Cette observation est renforcée par les verbalisations recueillies à propos des 19,12 % des cas dans lesquels les infirmières ont une raison objective d’être sous pression temporelle, étant données les contraintes existantes, mais ne le sont pas [CT+/PT-].

o Dans de tels cas, il apparaît que l’existence avérée de contraintes permet l’anticipation d’impondérables par la mise en place de stratégies de régulation minimisant ainsi la pression temporelle :

 Lorsqu’elles ont des tournées chargées, les infirmières préviennent les patients la veille et s’appuient sur le collectif comme en témoignent les propos recueillis en entretiens ; IDE1 : « On prévient les patients. Celui qui n’est pas content, il le dit la veille mais on ne se fait pas engueuler quand on arrive. On est donc plus détendue. C’est ce qui nous fait stresser que le patient nous

fasse des remarques. » ; IDE2 : « On prévient les patients aussi. Au moins, ça évite les incompréhensions du patient et de la famille. ».

 Elles mettent également en place des binômes de travail infirmières/aide soignants afin de réduire la durée des soins de nursing et s’entraident entre zones ; IDE2 : « on va s’entraider avec les autres zones si on est trop chargées. » ; « Au niveau de l’organisation de la tournée, on peut découper les soins entre nursing et soins techniques, si les AS [Aide Soignants] sont plus nombreux pour que nous on passe moins de temps chez les patients. » ; IDE4 : « On sait que s’il y a un souci, on peut réorganiser la tournée, reprendre ou donner des patients. On se le dit : s’il y a un souci, on s’appelle.».

 Elles optimisent aussi les durées des trajets ; IDE4 : « On essaye aussi de sectoriser au maximum pour raccourcir le temps de route. ». Bien que l’effet ne soit pas significatif, les données descriptives médianes vont dans ce sens (sous CT+, médiane : 4,3 km; sous CT-, médiane : 8,5 km).

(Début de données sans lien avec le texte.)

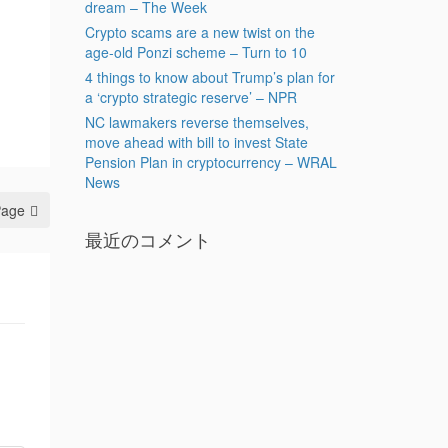
dream – The Week
Crypto scams are a new twist on the
age-old Ponzi scheme – Turn to 10
4 things to know about Trump’s plan for
a ‘crypto strategic reserve’ – NPR
NC lawmakers reverse themselves,
move ahead with bill to invest State
Pension Plan in cryptocurrency – WRAL
News
Page
最近のコメント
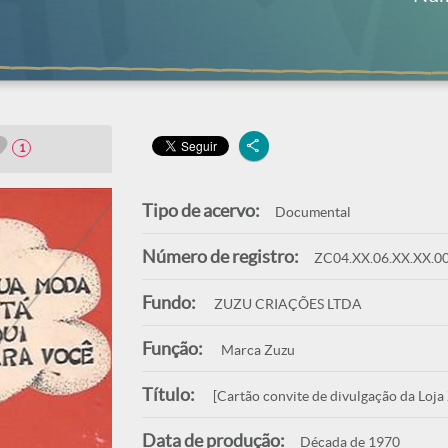
1
Tipo de acervo:
Documental
Número de registro:
ZC04.XX.06.XX.XX.0
Fundo:
ZUZU CRIAÇÕES LTDA
Função:
Marca Zuzu
Título:
[Cartão convite de divulgação da Loja
Data de produção:
Década de 1970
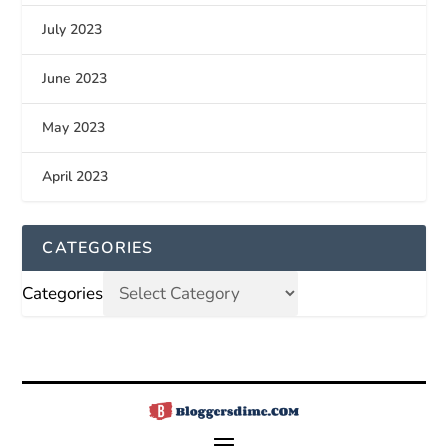
July 2023
June 2023
May 2023
April 2023
CATEGORIES
Categories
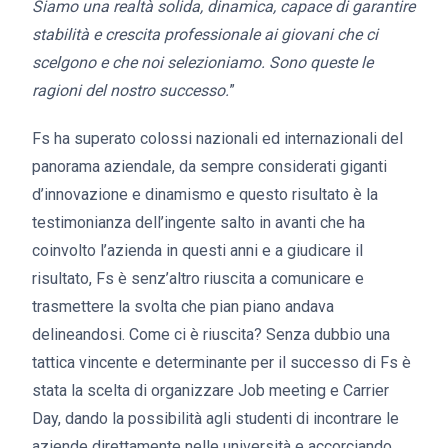
Siamo una realtà solida, dinamica, capace di garantire
stabilità e crescita professionale ai giovani che ci
scelgono e che noi selezioniamo. Sono queste le
ragioni del nostro successo.
”
Fs ha superato colossi nazionali ed internazionali del
panorama aziendale, da sempre considerati giganti
d’innovazione e dinamismo e questo risultato è la
testimonianza dell’ingente salto in avanti che ha
coinvolto l’azienda in questi anni e a giudicare il
risultato, Fs è senz’altro riuscita a comunicare e
trasmettere la svolta che pian piano andava
delineandosi. Come ci è riuscita? Senza dubbio una
tattica vincente e determinante per il successo di Fs è
stata la scelta di organizzare Job meeting e Carrier
Day, dando la possibilità agli studenti di incontrare le
aziende direttamente nelle università e accorciando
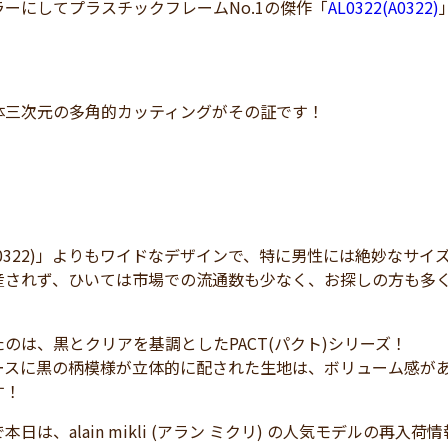
ーにしてプラスチックフレームNo.1の傑作「
AL0322(A0322)
体三次元の多角的カッティングがその証です！
2(A0322)」よりもワイドなデザインで、特に男性には絶妙な
産されず、ひいては市場での流通数も少なく、お探しの方も多
のは、黒とクリアを基調としたPACT(パクト)シリーズ！
ースに黒の柄模様が立体的に配された生地は、ボリューム感が
す！
本日は、alain mikli (アラン ミクリ) の人気モデルの再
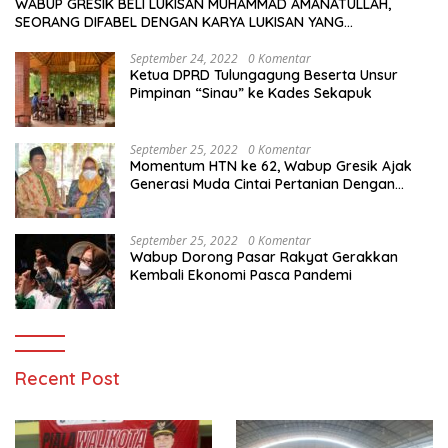
WABUP GRESIK BELI LUKISAN MUHAMMAD AMANATULLAH,
SEORANG DIFABEL DENGAN KARYA LUKISAN YANG
MENAKJUBKAN
September 24, 2022
0 Komentar
Ketua DPRD Tulungagung Beserta Unsur
Pimpinan “Sinau” ke Kades Sekapuk
September 25, 2022
0 Komentar
Momentum HTN ke 62, Wabup Gresik Ajak
Generasi Muda Cintai Pertanian Dengan
Memanfaatkan Teknologi
September 25, 2022
0 Komentar
Wabup Dorong Pasar Rakyat Gerakkan
Kembali Ekonomi Pasca Pandemi
Recent Post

De même, les 25 % des trajets dans lesquels les infirmières ont des contraintes temporelles faibles et ne se sentent pas pressées par le temps [CT-/PT-], semblent bien aller dans le même sens. Dans de tels cas, les infirmières n’ont que 3 ou 4 patients à prendre en charge dans leur tournée. Elles savent à l’avance qu’elles devraient terminer leur tournée plus tôt, ce qui leur laisse des marges de manœuvre en cas d’impondérables comme l’illustre, par exemple, ce propos :

IDE4 : « Si on perd du temps sur la route, on se dit que ce n’est pas grave, on aura tout de même le temps de faire nos soins correctement chez le patient. »

L’incertitude semble donc également être un déterminant important de l’émergence de la pression temporelle. On la retrouve en effet comme facteur déclenchant pour les trajets pour lesquels les infirmières rapportent une pression temporelle alors qu’elles ont des contraintes temporelles faibles. Par ailleurs, on note que lorsque les infirmières réussissent à anticiper de fortes contraintes temporelles et à mettre en place des stratégies d’ajustement, elles réussissent à minimiser les incertitudes. Dans ce cadre, la mise en place de stratégies de régulation pallierait les effets délétères de l’incertitude et diminuerait de ce fait la sensation d’être pressées par le temps en conduisant.